Below is a plugin which supports dumping INDArrayWeights
each time after the weights are updated. The logic is pretty simple: in INDArrayWeights
, the weight is updated by the backward
method. So we need only to extend INDArrayWeights
and override the backward
method. We first invoke backward
of the superclass to perform proper updating, then we use the java.io.Serializable
interface to dump the data to a file. The user needs only to supply a dumpingPathPrefix
when initiating an instance, and it keeps track of how many times the weight matrix has been serialized.
import $ivy.`org.nd4j::nd4s:0.8.0`
import $ivy.`com.thoughtworks.deeplearning::plugins-indarrayweights:2.0.0`
import java.io.{FileOutputStream, ObjectOutputStream}
import scalaz.syntax.all._
import org.nd4j.linalg.api.ndarray.INDArray
import com.thoughtworks.feature.{Factory, ImplicitApply, PartialApply}
import com.thoughtworks.raii.asynchronous._
import com.thoughtworks.deeplearning.plugins.INDArrayWeights
trait INDArrayDumping extends INDArrayWeights {
val dumpingPathPrefix: String
private var currentDumped: Int = 0
override type INDArrayWeight <: INDArrayWeightApi with Weight
trait INDArrayWeightApi extends super.INDArrayWeightApi { this: INDArrayWeight =>
override protected def backward[SubtypeOfOptimizer](
originalDelta: INDArray)(
implicit implicitApplyRest: ImplicitApply.Aux[PartiallyAppliedOptimizer, SubtypeOfOptimizer],
asOptimizer: SubtypeOfOptimizer <:< OptimizerApi { type Delta <: INDArray }
): Do[Unit] = {
super.backward(originalDelta).map { _ =>
val os = new ObjectOutputStream(new FileOutputStream(dumpingPathPrefix + "/" + currentDumped.toString))
try {
os.writeObject(data)
} finally {
os.close()
}
currentDumped += 1
}
}
}
}
To prove that our custom INDArrayDumping
can indeed be used to initiate an INDArrayWeight
which automatically does the serialization while preserving the original backward
behavior, we'll test a trivial example below.

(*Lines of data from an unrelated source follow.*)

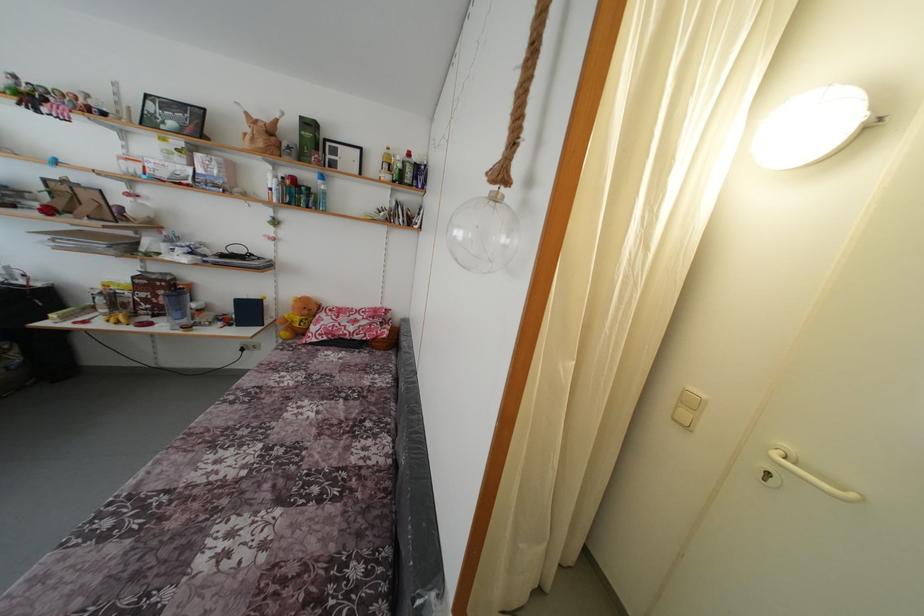
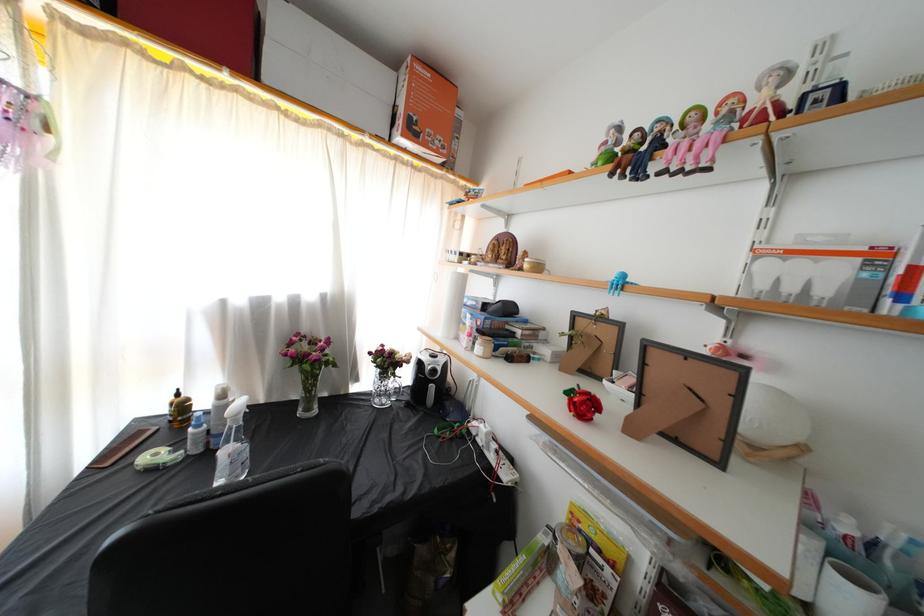
In the second image, find the point that corresponds to (50,116) in the first image.

(659, 172)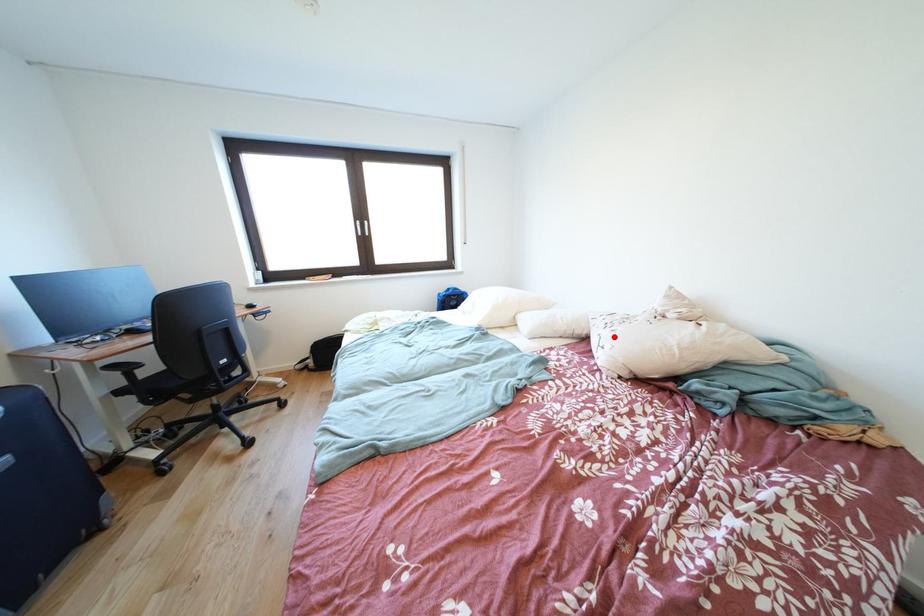
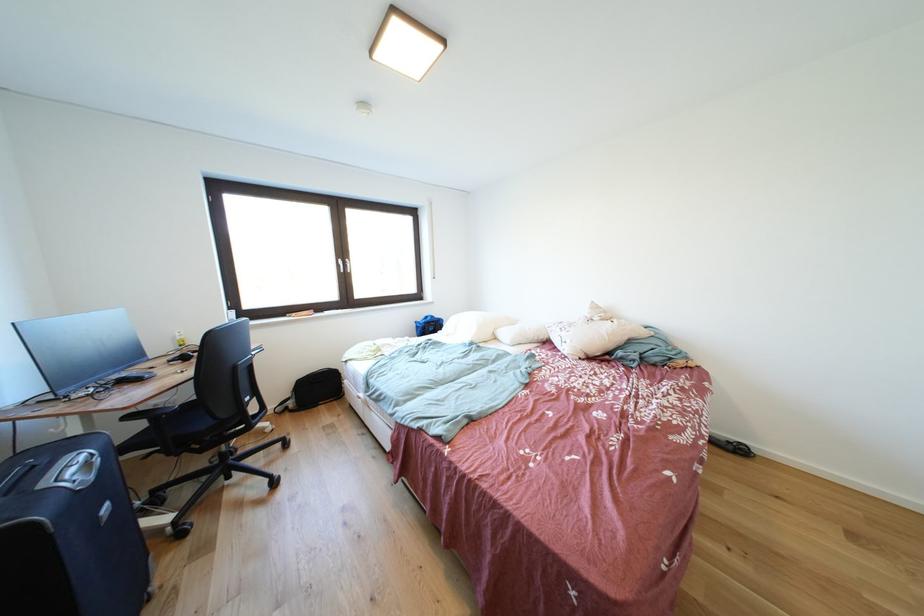
The point at the highlighted location is marked in the first image. Where is the corresponding point in the second image?

(572, 338)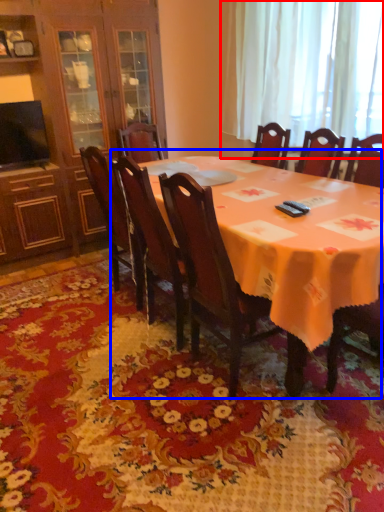
Question: Which object is further to the camera taking this photo, curtain (highlighted by a red box) or kitchen & dining room table (highlighted by a blue box)?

We combine a random INDArrayWeight
to form a DoubleLayer
and invoke its train
multiple times. We can observe the resulting value steadily decreases, and the intermediate weight matrices are indeed serialized to disk.
import $ivy.`org.nd4j:nd4j-native-platform:0.8.0`
import $ivy.`com.thoughtworks.deeplearning::plugins-builtins:2.0.0`
import scala.concurrent.Await
import scala.concurrent.duration.Duration
import scala.concurrent.ExecutionContext.Implicits.global
import org.nd4j.linalg.factory.Nd4j
import com.thoughtworks.future._
import com.thoughtworks.deeplearning.plugins.Builtins
interp.load("val hyperparameters = Factory[INDArrayDumping with Builtins].newInstance(dumpingPathPrefix=\"/Users/cshao/example\")")
import hyperparameters.INDArrayWeight
import hyperparameters.DoubleLayer
import hyperparameters.implicits._
val w = INDArrayWeight(Nd4j.randn(4,4))
def o: DoubleLayer = w.sum
Await.result(o.train.toScalaFuture, Duration.Inf) // strike enter for n times, and watch the magic happen.
// Make sure dumpingPathPrefix exists.